Fig. 2-3 (a) and (b) show the cross-sectional HRTEM images of LPCVD-SiO2 on epi-Ge substrate before and after the SCCO2 post-gate dielectric treatment, respectively. In Fig. 2-3(a), the thickness of as-deposited SiO2 film is observed to be about 13.5 nm. After immersion of SCCO2 fluids with oxidant (H2O molecule) at 150°C for 1 hr, the dielectric thickness above the Ge layer is increased to about 16.6 nm in total, and a clear and even interface is exhibited, as shown in Fig. 2-3(b). It is

inferred that the increase of dielectric thickness and the even interface formed are originated from the formation of interfacial germanium oxide (GeOx) during the SCF treatment with excellent permeability. The following XPS analysis results will support the inference.

2.2.2 CV Characteristics with Various SCF Treatments

The frequency dependence of capacitance-voltage (C-V) curves for the Ge-MOS device with various post-treatments is studied at 300K, as depicted in Fig. 2-4. It is observed that the inversion capacitance which occurs at positive gate bias for p-type Ge exhibits frequency dispersion in different levels. The frequency dispersion behavior is attributed to the response of minority carrier generation from interface defect states to measuring frequencies. The fast minority-carrier response can be achieved at low frequency [23]. Compared with the case of lower interface state densities, the Ge-MOS capacitor with higher interface state densities also will present a larger inversion capacitance, and the gap of the inversion capacitances between both cases shrinks as the increase of measuring frequencies. In this work, the inversion capacitance of Ge-MOS device with SCF treatment declines fastest and approaches to an ideal minimum capacitance as compared to the one without SCF treatment, especially in the high measuring frequency of 500 KHz. In addition, it was shown that the C-V frequency dispersion decreased with increasing the SCF pressure. It is reasonably believed that with the pressure increasing the density of CO2 will follow denser, on the other hand, the solubility of oxidant (H2O) and surfactant (propyl alcohol) are increased with increasing the CO2 pressure. Fig. 2-5 is shown the projections of the phase diagram of carbon dioxide.

10 

2.2.3 X-ray Photoelectron Spectroscopy (XPS) Analysis

Fig. 2-6 shows XPS spectra of Ge 3d signal on the interface between gate dielectric layers and epi-Ge before and after SCF treatment. The detected signal of Ge 3d spectra primarily comes from the surface of epi-Ge channel layer, since the gate dielectric layer was in-situ removed previously by Ar⁺ sputtering before XPS spectra collection. The signals of GeOx and GeO2 bonding were observed for both samples from the XPS analysis. For the sample without SCF process, it is inferred that the species of oxygen will oxidize the Ge surface to form loose native oxide layer during the early stage of gate dielectric film deposition. After SCF treatment, higher signal intensity of GeO2 bonding at the epi-Ge surface is observed obviously. The results reasonably explain that the oxidation at the gate dielectric/epi-Ge interface has occurred by adding oxidant (H2O molecules) to the SCCO2 fluid with excellent transport capacity. The formation of interfacial GeO2 layer can smoothen the epi-Ge surface and alleviate frequency dispersion of inversion capacitance.

_Tasks_:
a. In the Ge-MOS passage, what is the observed thickness of the as-deposited SiO2 film?
b. Echo the Ge-MOS passage from "Fig. 2-3 (a)" to "support the inference.", both ends included.
c. List every figure number that the Ge-MOS passage refers to, each listed once.

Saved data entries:
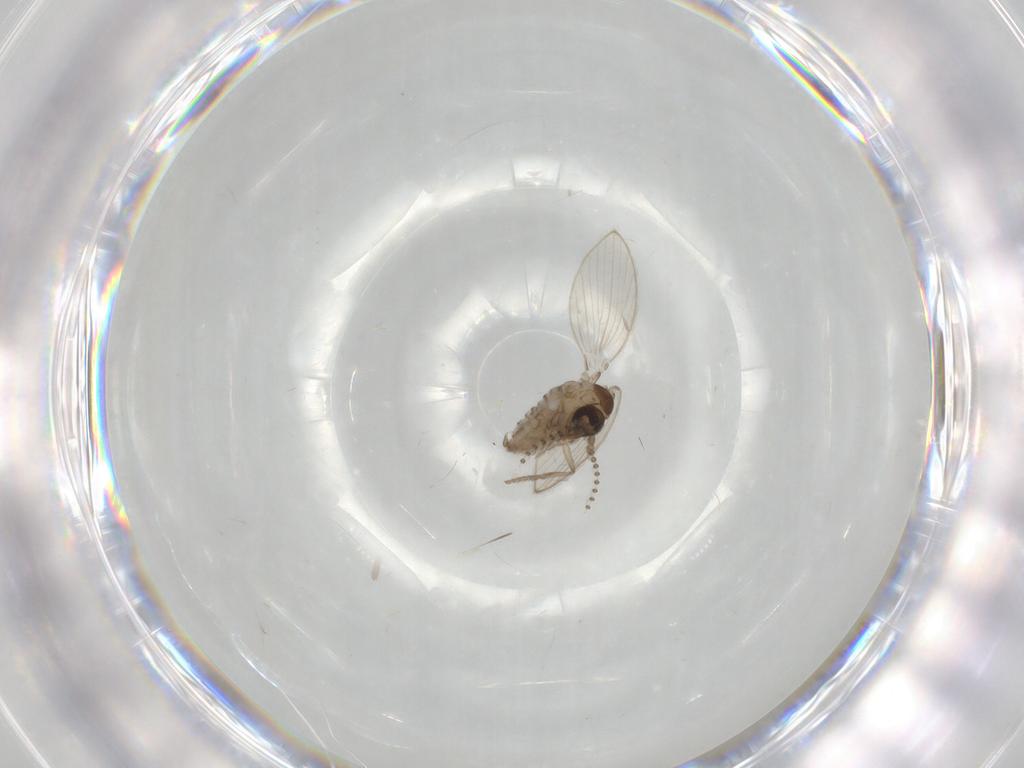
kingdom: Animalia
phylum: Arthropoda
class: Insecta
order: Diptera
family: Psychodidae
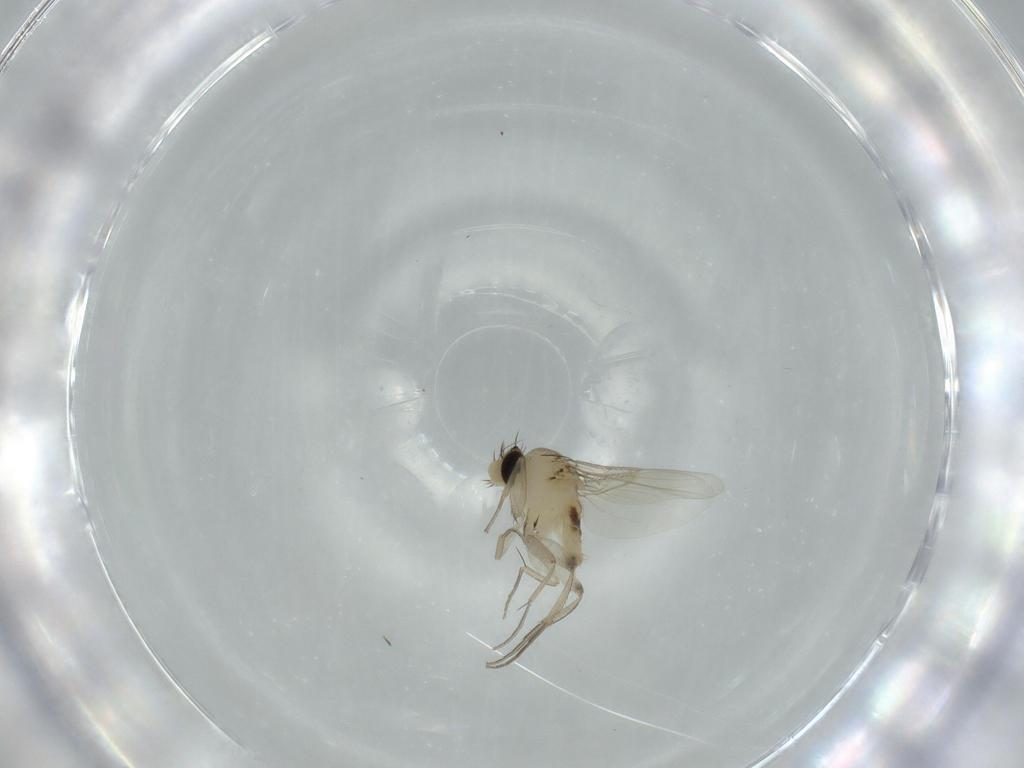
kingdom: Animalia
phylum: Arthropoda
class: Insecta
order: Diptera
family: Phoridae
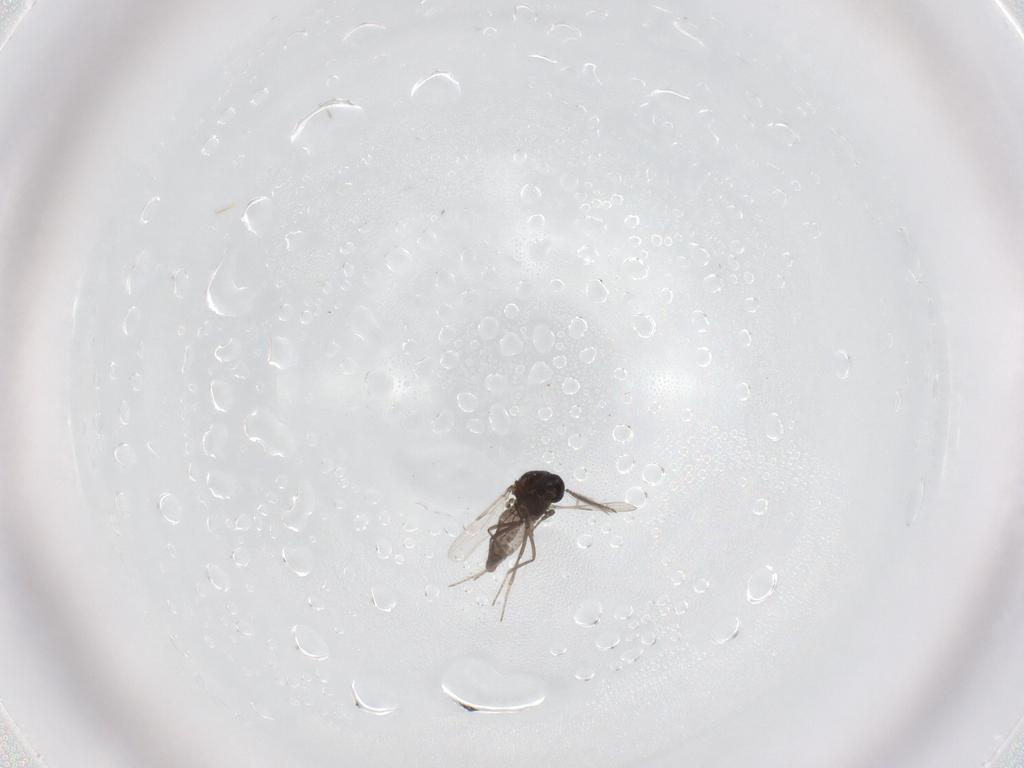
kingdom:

==

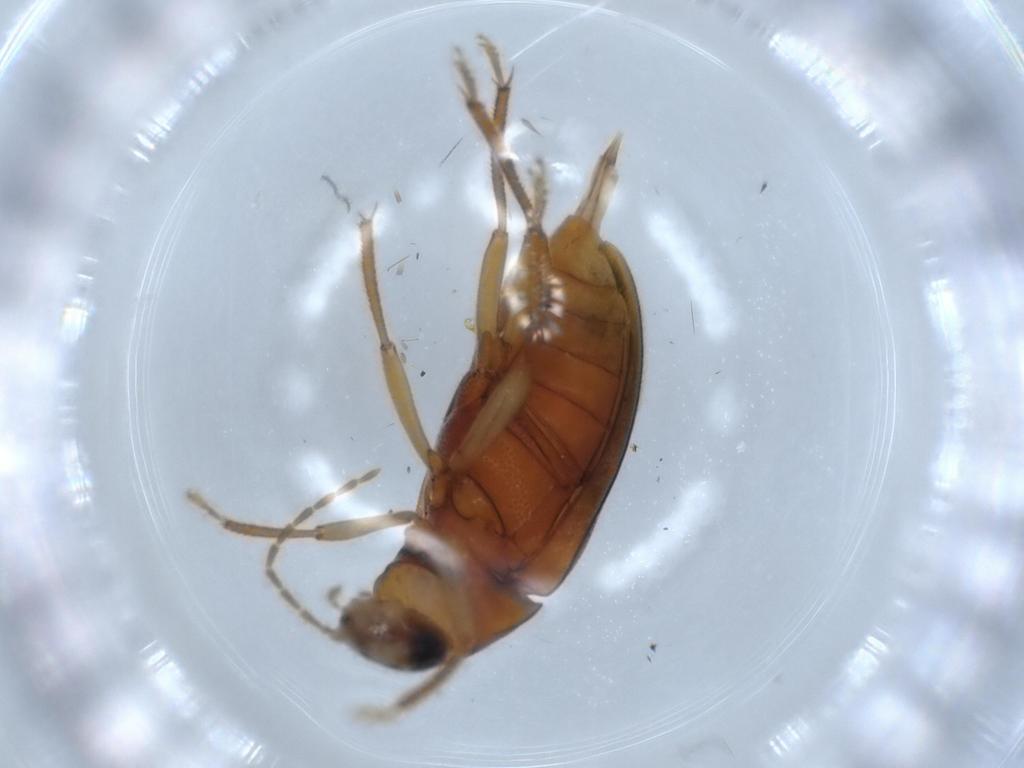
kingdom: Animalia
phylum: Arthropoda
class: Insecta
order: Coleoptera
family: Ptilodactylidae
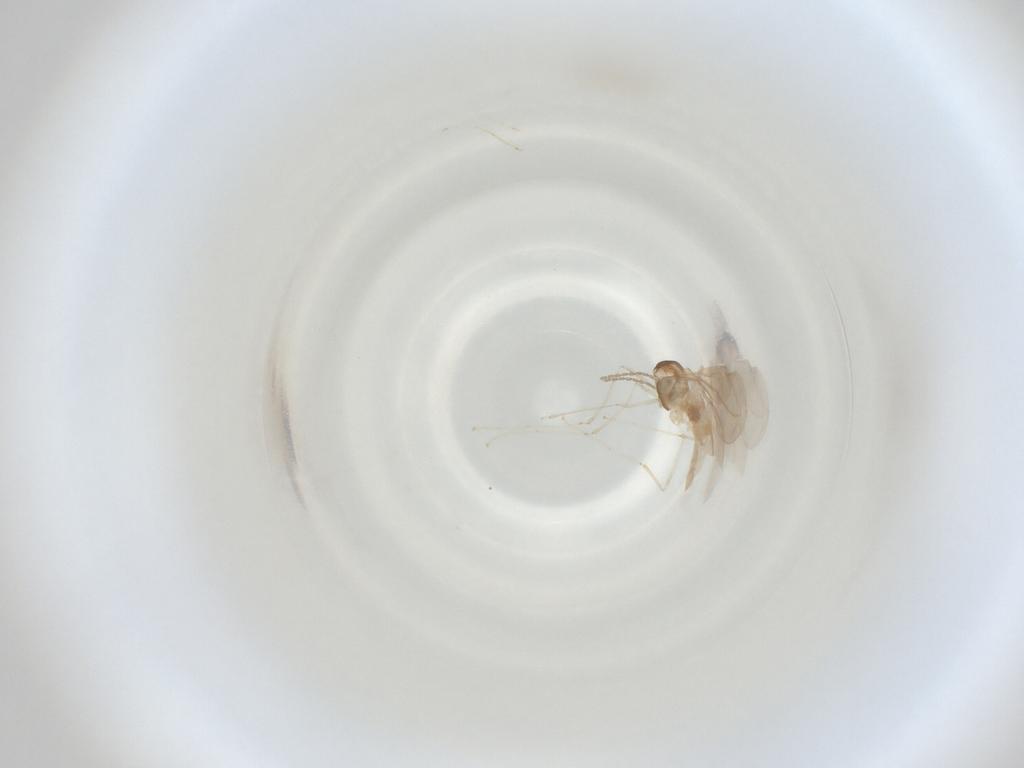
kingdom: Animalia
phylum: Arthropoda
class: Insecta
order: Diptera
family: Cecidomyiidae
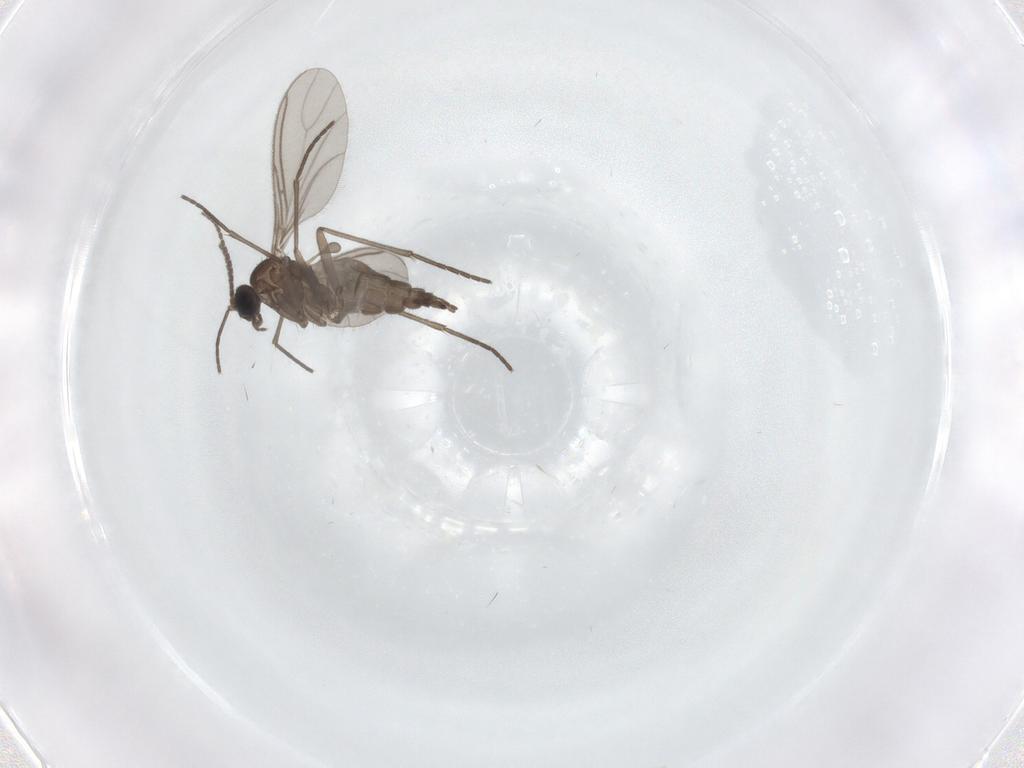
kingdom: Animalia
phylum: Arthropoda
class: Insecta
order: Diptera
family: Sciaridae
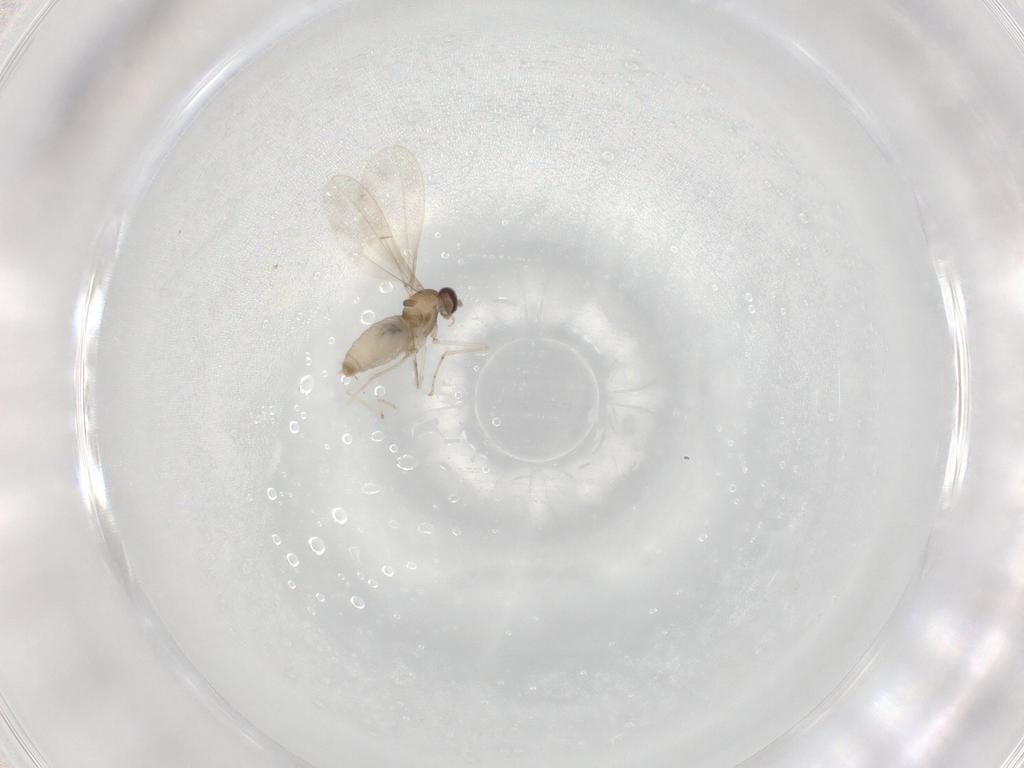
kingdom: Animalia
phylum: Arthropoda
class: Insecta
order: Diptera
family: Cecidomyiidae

==

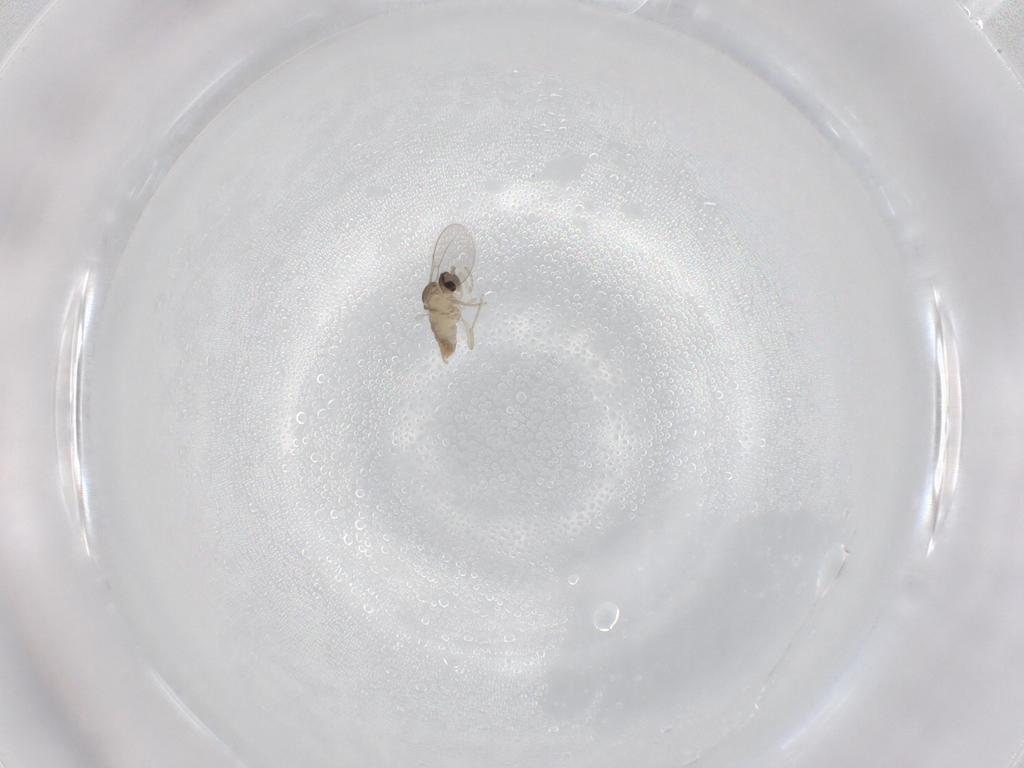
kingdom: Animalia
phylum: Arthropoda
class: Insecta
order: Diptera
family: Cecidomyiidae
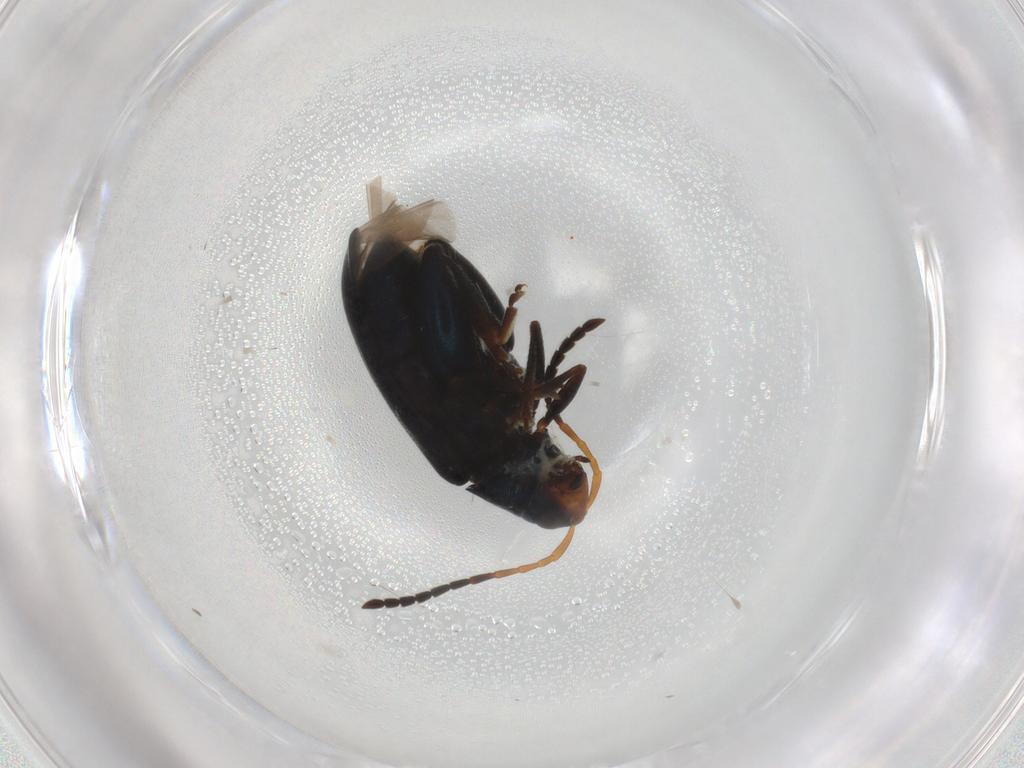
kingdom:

_Answers by item number_:
a. About 13.5 nm.

b.
Fig. 2-3 (a) and (b) show the cross-sectional HRTEM images of LPCVD-SiO2 on epi-Ge substrate before and after the SCCO2 post-gate dielectric treatment, respectively. In Fig. 2-3(a), the thickness of as-deposited SiO2 film is observed to be about 13.5 nm. After immersion of SCCO2 fluids with oxidant (H2O molecule) at 150°C for 1 hr, the dielectric thickness above the Ge layer is increased to about 16.6 nm in total, and a clear and even interface is exhibited, as shown in Fig. 2-3(b). It is

inferred that the increase of dielectric thickness and the even interface formed are originated from the formation of interfacial germanium oxide (GeOx) during the SCF treatment with excellent permeability. The following XPS analysis results will support the inference.

c. Fig. 2-3, Fig. 2-4, Fig. 2-5, Fig. 2-6